California’s Fair Employment and Housing Act (FEHA) makes it unlawful
to refuse “to make reasonable accommodations in rules, policies,
practices, or services when these accommodations may be necessary to afford
a disabled person equal opportunity to use and enjoy a dwelling.”
Both mental and physical disabilities fall within the definition of disability.
Reasonable accommodations can include allowing a person with a disability
to have a companion animal in their home, despite any pet restrictions
Unlike service animals, companion animals are not specially trained. The
benefit of companion animals comes instead from the innate qualities of
the animal, such as their friendliness and ability to interact with people.
Because companion animals are not service animals, individuals do not
need to present evidence that an animal is specially trained in order
for the animal to be considered a companion. Additionally, because they
are not considered pets, an association may not charge an individual a
pet fee for keeping a companion animal.
Courts have made it clear that allowing a companion animal despite a “no
pets” policy can be a reasonable accommodation for individuals with
physical or mental disabilities. However, companion animals will not always
be considered a reasonable accommodation. Instead, the determination of
whether a companion animal should be allowed is to be made on a case-by-case
basis, and depends on the facts of each situation. In order for an individual
to be protected under FEHA, they must show that they have a disability,
that a companion animal aids in alleviating the disability and that there
is a medical need to keep the animal.
Associations must take caution when deciding whether to deny a request
to maintain a companion animal. In a 2017 press release by the U.S. Department
of Housing and Urban Development, it was announced that California landlords
settled a Fair Housing Pet Discrimination Case for $72,000. It was alleged
that the owners of the property discriminated against a tenant who required
a service dog that alerts the tenant when she is experiencing physiological
changes and helps ameliorate many of her disability-related symptoms.
It was also claimed that the disabled tenant was subject to discriminatory
statements and retaliation which included false accusations that the animal
was disruptive and bit maintenance workers.
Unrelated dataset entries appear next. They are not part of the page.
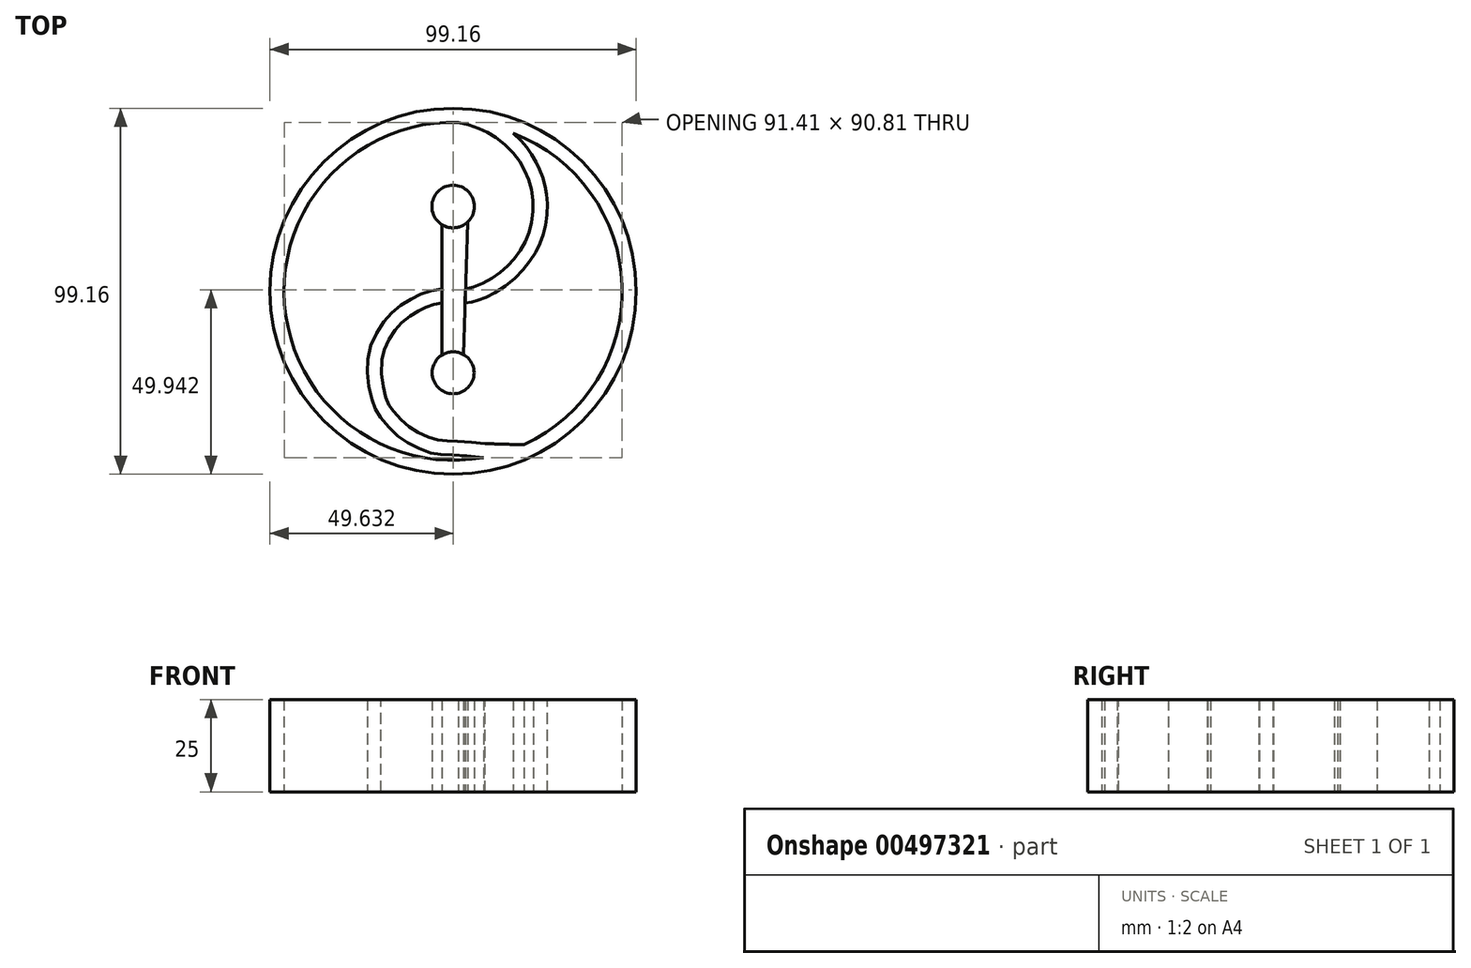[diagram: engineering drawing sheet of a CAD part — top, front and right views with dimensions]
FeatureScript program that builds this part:
annotation { "Feature Type Name" : "Feature", "Feature Type Description" : "" }
export const myFeature = defineFeature(function(context is Context, id is Id, definition is map)
    precondition{}
    {
        {
            var Q0;
            Q0=qCreatedBy(makeId("Top.planeOp"),FACE);
            var sketch = newSketch(context, id + "F0", { "sketchPlane" : qUnion([Q0])});
            skArc(sketch, "E0", {"start": v(1.35, 45.76) * mm, "mid": v(-45.65, -3.45) * mm, "end": v(8.22, -45.04) * mm});
            skFitSpline(sketch, "E1", {"points": [v(1.35, 45.76) * mm, v(7.24, 43.98) * mm, v(11.59, 41.63) * mm, v(16.84, 36.8) * mm, v(19.74, 31.82) * mm, v(21.47, 26.5) * mm, v(21.47, 19.87) * mm, v(20.02, 14.34) * mm, v(17.05, 9.5) * mm, v(13.6, 5.84) * mm, v(9.1, 2.73) * mm, v(4.34, 0.8) * mm, v(1.5, 0.58) * mm, v(-1.67, 0.65) * mm, v(-6.57, 0) * mm, v(-10.93, -1.9) * mm, v(-15.58, -4.87) * mm, v(-19.36, -9) * mm, v(-22.67, -16.03) * mm, v(-23.13, -23.23) * mm, v(-21.74, -30.26) * mm, v(-20.1, -33.52) * mm, v(-15.93, -38.4) * mm, v(-11.22, -41.65) * mm, v(-5.47, -43.92) * mm, v(-1.23, -44.32) * mm, v(8.22, -45.04) * mm], "startDerivative": vector(156.8, -26.62) * mm, "endDerivative": vector(210.3, -21.2) * mm});
            skCircle(sketch, "E2", {"center": v(0, 22.95) * mm, "radius": 5.76 * mm});
            skCircle(sketch, "E3", {"center": v(0, -22.09) * mm, "radius": 5.68 * mm});
            skCircle(sketch, "E4.0", {"center": v(0, 0) * mm, "radius": 49.58 * mm});
            skFitSpline(sketch, "E5.0", {"points": [v(1.99, 49.51) * mm, v(2.96, 49.35) * mm, v(4.37, 49.01) * mm, v(6.13, 48.47) * mm, v(7.37, 48.02) * mm, v(8.34, 47.64) * mm, v(9.07, 47.33) * mm, v(9.8, 47.01) * mm, v(10.71, 46.58) * mm, v(12.17, 45.81) * mm, v(14, 44.64) * mm, v(15.9, 43.14) * mm, v(17.39, 41.8) * mm, v(18.47, 40.72) * mm, v(19.32, 39.77) * mm, v(19.96, 38.98) * mm, v(20.56, 38.18) * mm, v(21.23, 37.19) * mm, v(21.93, 36) * mm, v(22.53, 34.85) * mm, v(22.97, 33.92) * mm, v(23.3, 33.2) * mm, v(23.62, 32.45) * mm, v(24.01, 31.48) * mm, v(24.46, 30.23) * mm, v(24.85, 28.9) * mm, v(25.12, 27.73) * mm, v(25.28, 26.75) * mm, v(25.4, 25.76) * mm, v(25.5, 24.53) * mm, v(25.52, 22.58) * mm, v(25.4, 20.66) * mm, v(25.18, 18.85) * mm, v(24.95, 17.51) * mm, v(24.66, 16.18) * mm, v(24.29, 14.86) * mm, v(23.83, 13.56) * mm, v(23.27, 12.27) * mm, v(22.64, 11.04) * mm, v(21.72, 9.47) * mm, v(20.72, 8.03) * mm, v(19.7, 6.7) * mm, v(18.63, 5.44) * mm, v(17.22, 3.95) * mm, v(15.35, 2.3) * mm, v(13.28, 0.78) * mm, v(11.41, -0.36) * mm, v(9.83, -1.2) * mm, v(8.62, -1.76) * mm, v(7.6, -2.17) * mm, v(6.77, -2.47) * mm, v(6.15, -2.66) * mm, v(5.53, -2.84) * mm, v(4.9, -2.98) * mm, v(4.28, -3.09) * mm, v(3.49, -3.19) * mm, v(2.57, -3.24) * mm, v(1.77, -3.23) * mm, v(1.2, -3.2) * mm, v(0.66, -3.19) * mm, v(0, -3.16) * mm, v(-0.78, -3.14) * mm, v(-1.57, -3.14) * mm, v(-2.44, -3.18) * mm, v(-3.34, -3.25) * mm, v(-4.1, -3.35) * mm, v(-4.67, -3.45) * mm, v(-5.08, -3.54) * mm, v(-5.47, -3.64) * mm, v(-5.96, -3.78) * mm, v(-6.56, -3.99) * mm, v(-7.3, -4.3) * mm, v(-7.96, -4.63) * mm, v(-8.52, -4.92) * mm, v(-8.96, -5.16) * mm, v(-9.42, -5.41) * mm, v(-10.02, -5.75) * mm, v(-10.77, -6.19) * mm, v(-11.64, -6.72) * mm, v(-12.46, -7.27) * mm, v(-13.2, -7.82) * mm, v(-13.87, -8.38) * mm, v(-14.48, -8.97) * mm, v(-15.07, -9.6) * mm, v(-15.65, -10.32) * mm, v(-16.23, -11.14) * mm, v(-16.82, -12.07) * mm, v(-17.4, -13.07) * mm, v(-17.92, -14.12) * mm, v(-18.4, -15.2) * mm, v(-18.72, -16.07) * mm, v(-18.93, -16.76) * mm, v(-19.1, -17.42) * mm, v(-19.35, -18.57) * mm, v(-19.5, -20.22) * mm, v(-19.44, -22.03) * mm, v(-19.27, -23.64) * mm, v(-19.1, -24.88) * mm, v(-18.87, -26.1) * mm, v(-18.63, -27.27) * mm, v(-18.36, -28.32) * mm, v(-18.1, -29.2) * mm, v(-17.86, -29.82) * mm, v(-17.64, -30.3) * mm, v(-17.41, -30.7) * mm, v(-17.16, -31.1) * mm, v(-16.93, -31.44) * mm, v(-16.66, -31.81) * mm, v(-16.27, -32.34) * mm, v(-15.71, -33.05) * mm, v(-14.98, -33.92) * mm, v(-14.2, -34.77) * mm, v(-13.44, -35.53) * mm, v(-12.73, -36.17) * mm, v(-12.01, -36.73) * mm, v(-11.28, -37.24) * mm, v(-10.5, -37.73) * mm, v(-9.61, -38.21) * mm, v(-8.64, -38.7) * mm, v(-7.62, -39.17) * mm, v(-6.61, -39.58) * mm, v(-5.65, -39.93) * mm, v(-4.8, -40.18) * mm, v(-4.13, -40.32) * mm, v(-3.48, -40.4) * mm, v(-2.73, -40.46) * mm, v(-1.94, -40.5) * mm, v(-1.2, -40.52) * mm, v(-0.38, -40.56) * mm, v(0.72, -40.62) * mm, v(2.15, -40.7) * mm, v(3.68, -40.82) * mm, v(5.81, -41) * mm, v(7.48, -41.15) * mm, v(8.6, -41.26) * mm]});
            skFitSpline(sketch, "E6", {"points": [v(8.6, -41.26) * mm, v(19.14, -41.6) * mm], "startDerivative": vector(10.57, -0.31) * mm, "endDerivative": vector(10.57, -0.31) * mm});
            skArc(sketch, "E7.trimOffspring", {"start": v(19.14, -41.6) * mm, "mid": v(45.76, 1.56) * mm, "end": v(16.26, 42.8) * mm});
            skLineSegment(sketch, "E8", {"start": v(-2.98, 18) * mm, "end": v(-2.98, -17.25) * mm});
            skLineSegment(sketch, "E9", {"start": v(3.9, 18.7) * mm, "end": v(2.78, -17.13) * mm});
            skSolve(sketch);
        }
        {
            var Q0;
            Q0=makeQuery(id+"F0.imprint","IMPRINT",FACE,{"disambiguationData":[TD([[makeQuery(id+"F0.imprint","IMPRINT",EDGE,{"derivedFrom":sQuery(id+"F0.wireOp",EDGE,"E4.0")}),1.0]])]});
            var Q1;
            {var subQ4=sQuery(id+"F0.wireOp",EDGE,"E1");Q1=makeQuery(id+"F0.imprint","IMPRINT",FACE,{"disambiguationData":[TD([[makeQuery(id+"F0.imprint","IMPRINT",EDGE,{"derivedFrom":subQ4}),1.0]])]});}
            extrude(context, id + "F1", {"entities" : qUnion([Q0, Q1]), "depth" : 25 * mm});
        }
        {
            var Q0;
            Q0=makeQuery(id+"F0.imprint","IMPRINT",FACE,{"disambiguationData":[TD([[makeQuery(id+"F0.imprint","IMPRINT",EDGE,{"derivedFrom":sQuery(id+"F0.wireOp",EDGE,"E2")}),1.0]])]});
            var Q1;
            Q1=makeQuery(id+"F0.imprint","IMPRINT",FACE,{"disambiguationData":[TD([[makeQuery(id+"F0.imprint","IMPRINT",EDGE,{"derivedFrom":sQuery(id+"F0.wireOp",EDGE,"E3")}),1.0]])]});
            extrude(context, id + "F2", {"entities" : qUnion([Q0, Q1]), "depth" : 25 * mm});
        }
        {
            var Q0;
            {var subQ0=sQuery(id+"F0.wireOp",EDGE,"E9");var subQ1=sQuery(id+"F0.wireOp",EDGE,"E1");var subQ2=makeQuery(id+"F0.imprint","INTERSECT",VERTEX,{"derivedFrom":[subQ1,subQ0]});Q0=makeQuery(id+"F0.imprint","IMPRINT",FACE,{"disambiguationData":[TD([[makeQuery(id+"F0.imprint","IMPRINT",EDGE,{"disambiguationData":[TD([[subQ2,-1.0]])],"derivedFrom":subQ1}),-1.0]])]});}
            var Q1;
            {var subQ0=sQuery(id+"F0.wireOp",EDGE,"E8");var subQ1=sQuery(id+"F0.wireOp",EDGE,"E3");var subQ2=makeQuery(id+"F0.imprint","INTERSECT",VERTEX,{"derivedFrom":[subQ1,subQ0]});Q1=makeQuery(id+"F0.imprint","IMPRINT",FACE,{"disambiguationData":[TD([[makeQuery(id+"F0.imprint","IMPRINT",EDGE,{"disambiguationData":[TD([[subQ2,1.0]])],"derivedFrom":subQ1}),-1.0]])]});}
            var Q2;
            {var subQ0=sQuery(id+"F0.wireOp",EDGE,"E9");var subQ1=sQuery(id+"F0.wireOp",EDGE,"E1");var subQ2=makeQuery(id+"F0.imprint","INTERSECT",VERTEX,{"derivedFrom":[subQ1,subQ0]});Q2=makeQuery(id+"F0.imprint","IMPRINT",FACE,{"disambiguationData":[TD([[makeQuery(id+"F0.imprint","IMPRINT",EDGE,{"disambiguationData":[TD([[subQ2,-1.0]])],"derivedFrom":subQ1}),1.0]])]});}
            extrude(context, id + "F3", {"entities" : qUnion([Q0, Q1, Q2]), "depth" : 25 * mm});
        }
    });
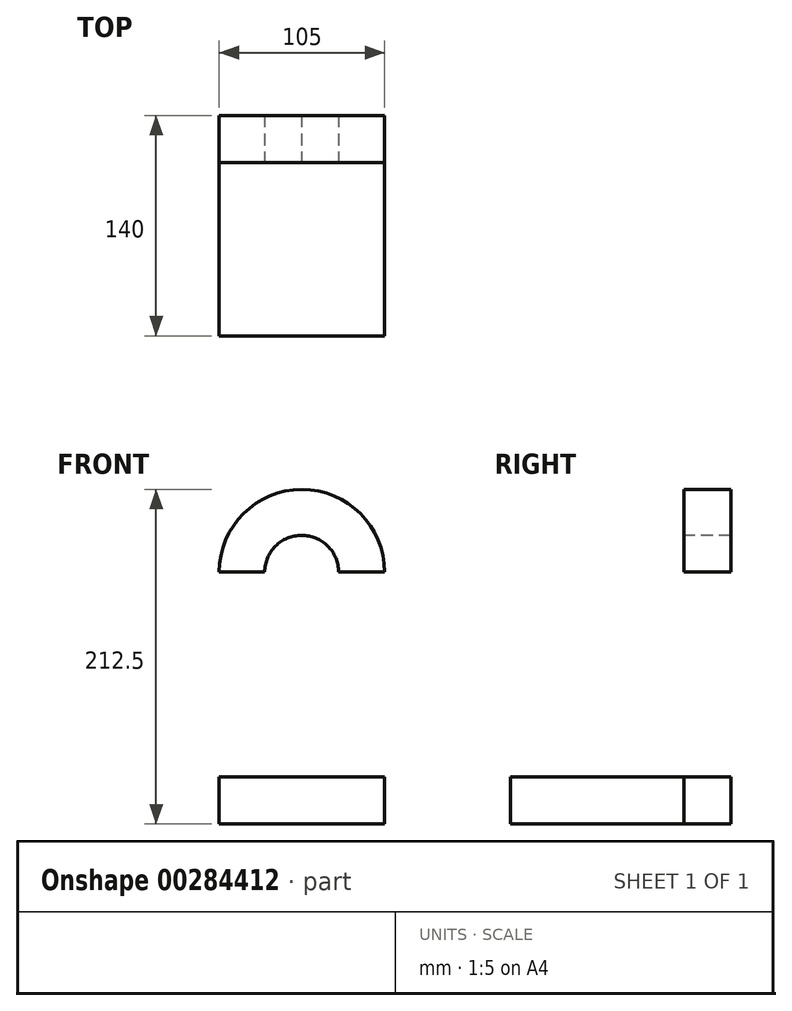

Additionally, because only “reasonable” accommodations must
be made, an association may deny a request to maintain a companion animal
if the animal is unduly burdensome. Considerations in determining if an
animal is unduly burdensome can include whether the animal poses a threat
to others or whether insurance or finances will be affected. Unfortunately,
California law currently does not have guidelines as to the exact type
or breed of animal that may constitute a companion. Therefore, associations
should not make a determination of whether an animal is unduly burdensome
based solely on the breed or size of the animal.